Hugs and handshakes seem to be disappearing like buildings washed away by waters in a storm surge. Such social gestures are fading fast.

   Hurricanes and coronaviruses have similarities. Ironically, here we are in the middle of hurricane season while still wandering in a weird state of corona-life. The pandemic didn't go away with humidity as people had hoped. The virus is actually thriving.    Mean-while winds off the coast of Africa twirled their way into the Gulf forming worries of not only one hurricane, but two this week. After all, it is the year 2020 when nothing seems to surprise us anymore.

   Hurricanes kill people and destroy landmarks. Like-wise, the injurious coronavirus is killing people or severely harming them with anticipated long-range health ramifications. In addition to stealing our population, it is also claiming our customs. How long has it been since you warmly greeted a friend without giving it a second thought? It hurts to not hug and shake hands.

   It's been almost six months since I hugged a friend free of concern or shook hands with a new friend who was actually a stranger. The customs of hugs and handshakes are disappearing like landmarks lost on a beach boulevard. I don't expect bodily embraces with others will return in the way we once welcomed them. While it is sad to suffer the loss of nostalgic structures, buildings can be rebuilt. Lately I've pondered how we will reinvent our social customs. Like new landmarks, they will look different. They might actually be better, or at least safer. After all, although with good intentions, many of us were invading others' personal spaces a little too much, and some of us definitely were not washing our hands enough.

   By human nature we worry about the unknown. My husband has a profound statement about his concern with the global virus, "We don't know what we don't know," he quips. It reminds me of the Socrates paradox, "I know that I know nothing." When the coronavirus made landfall in the United States earlier this year, none of us knew what to expect. We still don't know as the mystery disease affects people in different ways with different symptoms and different outcomes. Some, it seems, contract it and spread it without ever realizing the damage they have done. We know the damage a hurricane can do because we witness their winds to varying

degrees every few years. Now and then we get whoppers like Camille and Katrina causing us to never lose respect for Mother Nature. COVID-19 is like a Category 5 hurricane hitting all 50 states at once. There's another similarity - we name storms and, apparently, we name coronaviruses.

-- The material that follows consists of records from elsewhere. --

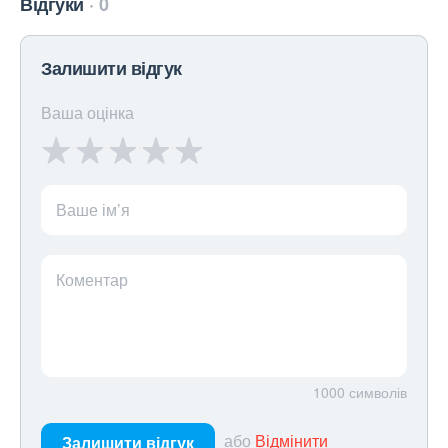
Відгуки
0
Залишити відгук
Ваша оцінка
Ваше ім’я
Коментар
1000
символів
або
Відмінити
Залишити відгук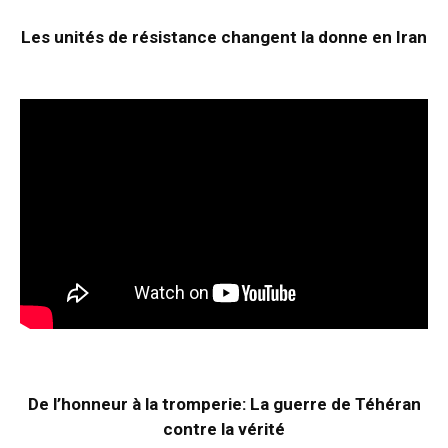
Les unités de résistance changent la donne en Iran
De l’honneur à la tromperie: La guerre de Téhéran
contre la vérité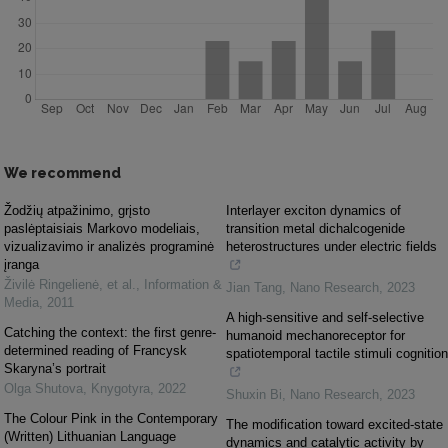
We recommend
Žodžių atpažinimo, grįsto
Interlayer exciton dynamics of
paslėptaisiais Markovo modeliais,
transition metal dichalcogenide
vizualizavimo ir analizės programinė
heterostructures under electric fields
įranga
Živilė Ringelienė, et al.
,
Information &
Jian Tang
,
Nano Research
,
2023
Media
,
2011
A high-sensitive and self-selective
Catching the context: the first genre-
humanoid mechanoreceptor for
determined reading of Francysk
spatiotemporal tactile stimuli cognition
Skaryna’s portrait
Olga Shutova
,
Knygotyra
,
2022
Shuxin Bi
,
Nano Research
,
2023
The Colour Pink in the Contemporary
The modification toward excited-state
(Written) Lithuanian Language
dynamics and catalytic activity by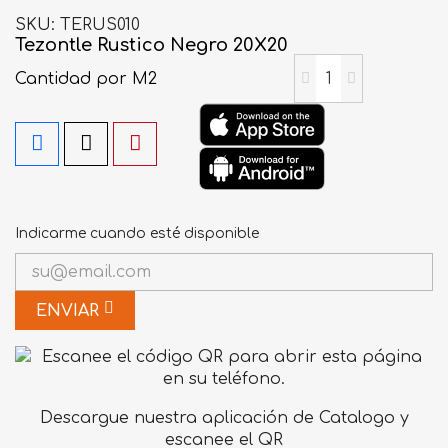
SKU
TERUS010
Tezontle Rustico Negro 20X20
Cantidad
por M2
Indicarme cuando esté disponible
ENVIAR
Descargue nuestra aplicación de Catalogo y
escanee el QR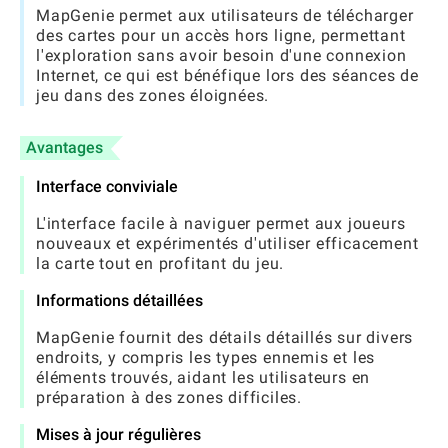
MapGenie permet aux utilisateurs de télécharger
des cartes pour un accès hors ligne, permettant
l'exploration sans avoir besoin d'une connexion
Internet, ce qui est bénéfique lors des séances de
jeu dans des zones éloignées.
Avantages
Interface conviviale
L'interface facile à naviguer permet aux joueurs
nouveaux et expérimentés d'utiliser efficacement
la carte tout en profitant du jeu.
Informations détaillées
MapGenie fournit des détails détaillés sur divers
endroits, y compris les types ennemis et les
éléments trouvés, aidant les utilisateurs en
préparation à des zones difficiles.
Mises à jour régulières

   Back in March when it became evident COVID-19 would invade Mississippi, people reacted as if a tropical storm was coming - an invisible tempest that couldn't be tracked or predicted. All of us were trying to figure out what to do, what to buy, what to touch. We grappled with the loss of sports, weddings and graduations. We idealized how wonderful life was before the virus, and we just couldn't wait until summer killed the bug and everything went back to the pre-COVID-19 days.

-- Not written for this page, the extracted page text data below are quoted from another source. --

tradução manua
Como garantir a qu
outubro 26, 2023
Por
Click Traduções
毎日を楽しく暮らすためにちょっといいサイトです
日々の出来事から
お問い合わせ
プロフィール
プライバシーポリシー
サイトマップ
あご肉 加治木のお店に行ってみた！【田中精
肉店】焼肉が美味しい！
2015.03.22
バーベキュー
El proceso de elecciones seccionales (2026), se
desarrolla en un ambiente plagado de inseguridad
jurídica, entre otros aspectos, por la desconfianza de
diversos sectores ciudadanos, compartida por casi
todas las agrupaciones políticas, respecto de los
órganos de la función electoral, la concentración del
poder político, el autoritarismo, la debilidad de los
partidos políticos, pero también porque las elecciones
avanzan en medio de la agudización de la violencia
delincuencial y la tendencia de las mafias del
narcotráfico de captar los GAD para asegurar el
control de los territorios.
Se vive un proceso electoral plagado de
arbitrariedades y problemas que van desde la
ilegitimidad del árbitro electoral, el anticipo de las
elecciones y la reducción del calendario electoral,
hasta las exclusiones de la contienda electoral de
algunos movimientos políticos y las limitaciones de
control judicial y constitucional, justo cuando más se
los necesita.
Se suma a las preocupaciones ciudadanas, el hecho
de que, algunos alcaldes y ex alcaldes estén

   Nowadays as I try to recall events, it seems that activities just last Christmas appear as though they occurred a hundred years ago. I relate happenings to whether they took place before we had heard of the peculiar virus or afterward. Similarly, for the past 15 years when relating events, I, and all of us, have said "before Katrina" or "after Katrina."

   Time marks the difference in a hurricane and COVID-19. Hurricanes happen quickly. COVID-19 lurks.   Camille and Katrina wrecked buildings overnight. COVID-19 slowly stole our social customs.